How to show that $\frac14$ is in the standard Cantor set?

Question

I have studied the method that shows $\dfrac14$ belongs to the standard Cantor set, proving that it has only $0$ and $2$ as digits in its ternary expansion.

But how can I do this in some other way?

Answer 1

We use mathematical induction to show that $\frac{1}{4}$ and $\frac{3}{4}$ are in $C_n$ for every $n\in \mathbb{N}\cup \{0\}$.

Clearly, $\frac{1}{4}$ and $\frac{3}{4}$ are in $[0,1]=C_0$.

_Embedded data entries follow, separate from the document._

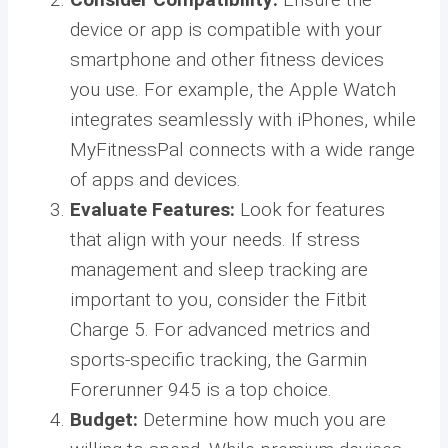
device or app is compatible with your
smartphone and other fitness devices
you use. For example, the Apple Watch
integrates seamlessly with iPhones, while
MyFitnessPal connects with a wide range
of apps and devices.
Evaluate Features:
Look for features
that align with your needs. If stress
management and sleep tracking are
important to you, consider the Fitbit
Charge 5. For advanced metrics and
sports-specific tracking, the Garmin
Forerunner 945 is a top choice.
Budget:
Determine how much you are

Suppose $\frac{1}{4}$ and $\frac{3}{4}$ are in $C_n$. We observe the structure of $[0,\frac{1}{3}]$ after $n+1$ cuts is similar to $[0,1]$ after $n$ cuts. Hence if $x \in C_n$, then $\frac{x}{3} \in C_{n+1}$. Since by assumption, $\frac{3}{4} \in C_n$, we have $\frac{1}{4} \in C_{n+1}$. Moreover, since the cut is symmetrical on $[0,1]$, we know that $\frac{3}{4} \in C_{n+1}$.

By induction, $\frac{1}{4}$ and $\frac{3}{4}$ are in $C_n$ for every $n\in \mathbb{N}$, hence $\frac{1}{4}$ and $\frac{3}{4}$ are in $C$.

Answer 2

This does not answer the question but since I cannot comment, I am writing this here just in case this view helps someone. Here's an easy way to see what the ternary expansion of the cantor set means (and also the Cantor function):

The cantor set is formed iteratively by dividing each interval of the previous iteration into three parts and keeping only the first and third part. The ternary representation of a point is therefore the address of the point. A $0$ in the $k^{th}$ position means at the $k^{th}$ iteration the point falls in the first (left most) division and a $2$ means it falls in the third(right most) division. And a $1$ means it falls on the boundary of the first part. The moment a $1$ is followed by any other number in the expansion then at that iteration the point has fallen in the middle third interval and is no longer a part of the Cantor set.